2. Check the level of language.

Books or magazines which are written for native English speakers can be challenging. If you’re not sure of if its level, take a moment to read the first page. If you understand about 75%, it’s at a great level to push your language while still being understandable. If you’re not sure how to pick the correct level, ask the Academic Team for a recommendation to borrow from our library of graded readers.

3. Don’t panic!

Don’t worry if you don’t understand every word. Firstly, decide why you are reading. Is it to just learn new words or to understand a story? Both are good reasons but require different techniques. In order to best enjoy the story and lose yourself in the book, don’t look up every word you don’t understand. Look at how they are being used and try to guess their meaning within their context. Underline any difficult words and when you’ve finished the chapter, review them. Take a note of any new language, but also think about what you’ve read. Can you summarise what’s happened so far? This is just as important as those tricky words!

4. Decide when you read.

Some people (including me) find reading makes them sleepy, so it’s really important to pick a time when you focus on the texts without being tired or distracted by other things. Sometimes timetabling in when you’re going to read helps. What matters most though is that you read regularly. A little and often is the best pattern, so even if it’s just a chapter or a few pages every day, you’re giving yourself the best chance to progress quickly.

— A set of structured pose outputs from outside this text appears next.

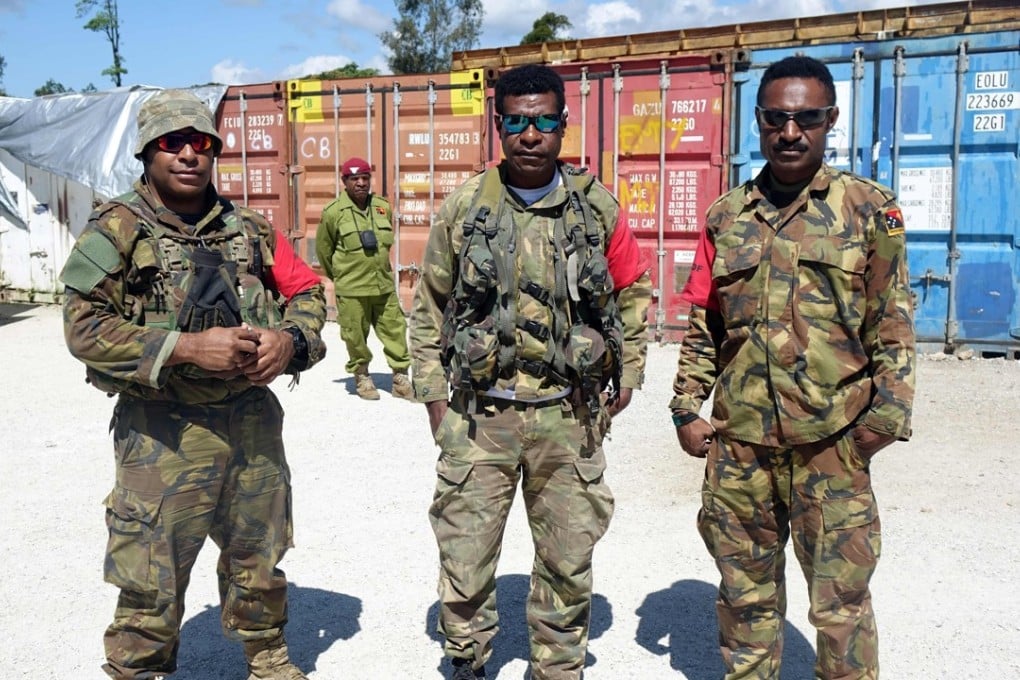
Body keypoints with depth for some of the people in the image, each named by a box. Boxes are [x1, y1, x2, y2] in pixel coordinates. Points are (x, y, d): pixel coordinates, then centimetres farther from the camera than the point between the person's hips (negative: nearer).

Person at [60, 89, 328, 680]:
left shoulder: (250, 229, 8)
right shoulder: (115, 231, -4)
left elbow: (308, 291, 13)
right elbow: (84, 327, -11)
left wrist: (289, 338, -8)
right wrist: (187, 347, -21)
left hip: (254, 421, 4)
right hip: (164, 434, -4)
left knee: (260, 562, 18)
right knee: (152, 583, 3)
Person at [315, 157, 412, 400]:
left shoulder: (383, 208, 3)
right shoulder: (333, 212, -8)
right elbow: (323, 248, 5)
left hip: (385, 285, 4)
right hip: (351, 290, -3)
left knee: (395, 330, 5)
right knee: (356, 337, 5)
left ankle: (401, 377, 17)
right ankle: (361, 376, 25)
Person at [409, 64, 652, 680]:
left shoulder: (598, 206, 1)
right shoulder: (464, 207, -1)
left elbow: (633, 292, 13)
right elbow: (429, 308, 6)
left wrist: (629, 373, 8)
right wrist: (433, 393, 3)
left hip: (569, 417, 1)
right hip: (478, 415, 0)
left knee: (568, 563, 13)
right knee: (465, 562, 7)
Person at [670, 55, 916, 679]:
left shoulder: (870, 208, 0)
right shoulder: (727, 216, 7)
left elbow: (892, 325, -1)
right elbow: (702, 325, 10)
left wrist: (884, 418, -9)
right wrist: (687, 408, 4)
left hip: (831, 445, -3)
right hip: (736, 442, 3)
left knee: (841, 603, 6)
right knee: (745, 594, 16)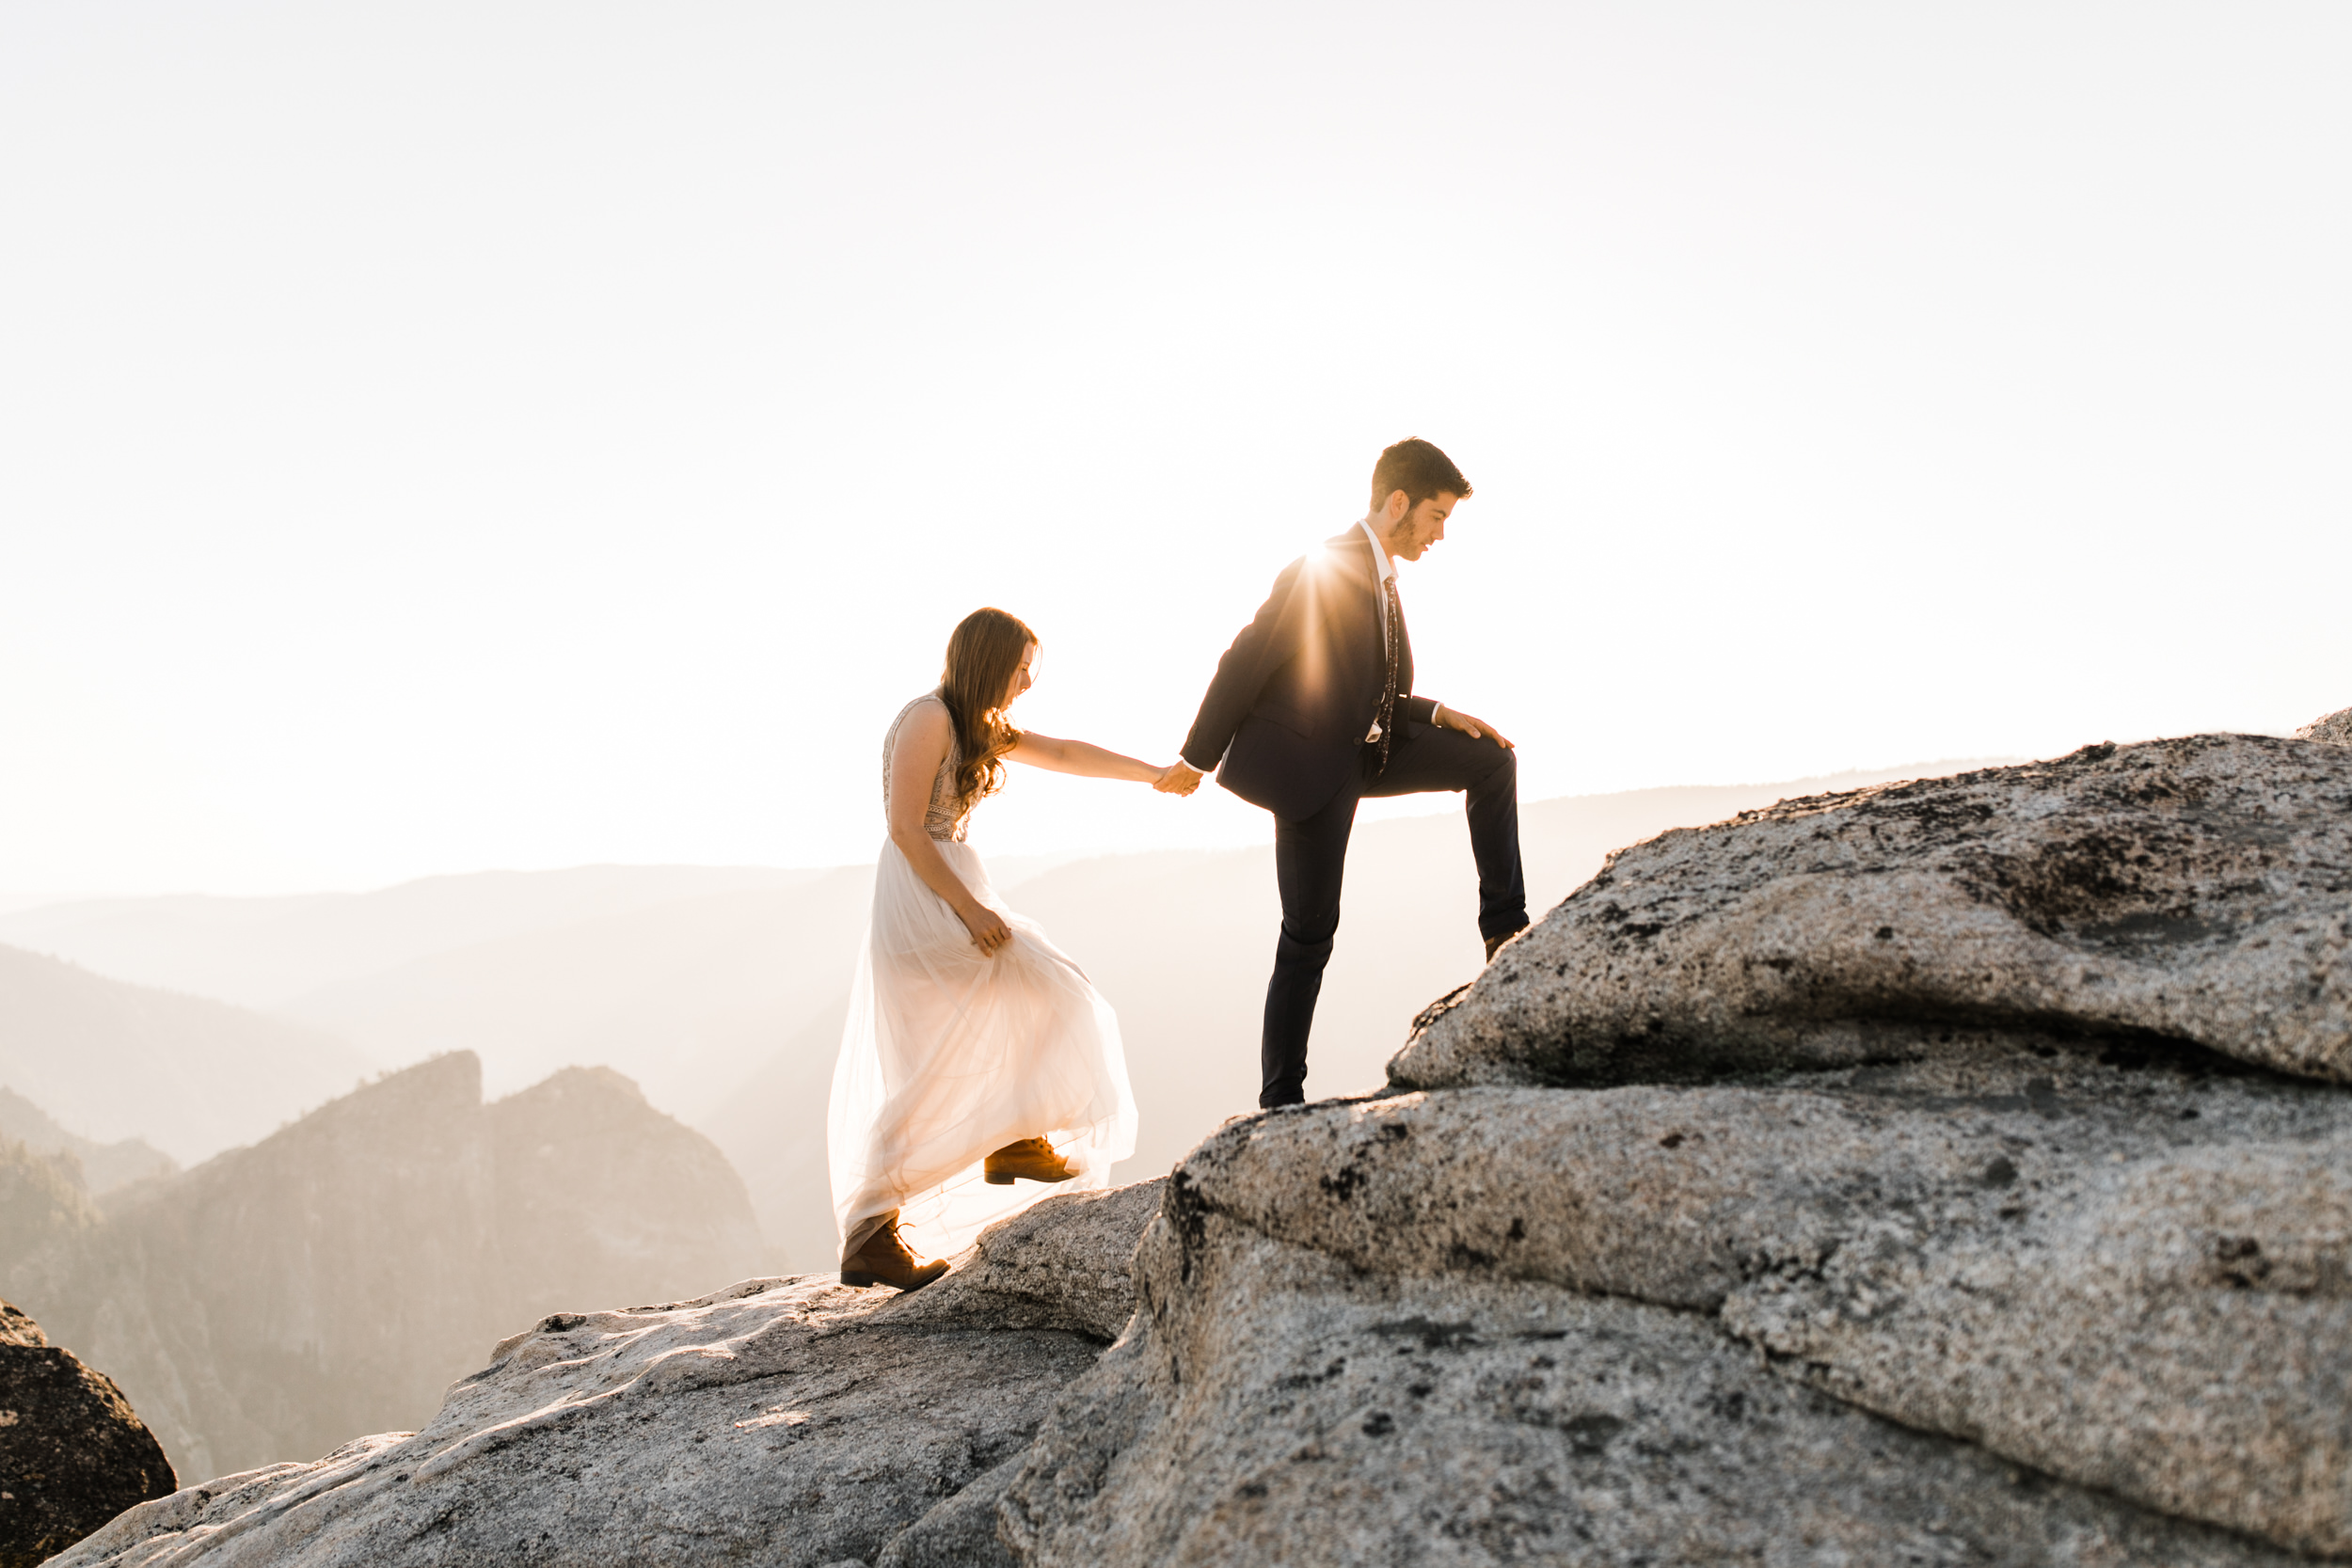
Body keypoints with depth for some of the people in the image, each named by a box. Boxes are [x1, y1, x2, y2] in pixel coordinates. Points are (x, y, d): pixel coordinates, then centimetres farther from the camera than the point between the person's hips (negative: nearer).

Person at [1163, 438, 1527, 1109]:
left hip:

5. Put what you read into practice.

The final tip is to remember the language you see when reading is real language, so try to recycle this whenever you can. Write down a list of ten to twenty words or phrases you have encountered and challenge yourself to use them when communicating in English; this could be in class time, in your homework tasks or when you’re out and about exploring your new city! Soon enough those new words will be part of your active language, and you’ll be ready for even more.

Remember that learning English depends on how much you can give to the process, so find a book you love and read! My personal recommendation? Any books from the Harry Potter series. As a language learner, I read the series in multiple languages and the combination of an engaging story which was familiar, with beautiful language helped me to push my vocabulary and solidify those difficult grammatical rules from classes.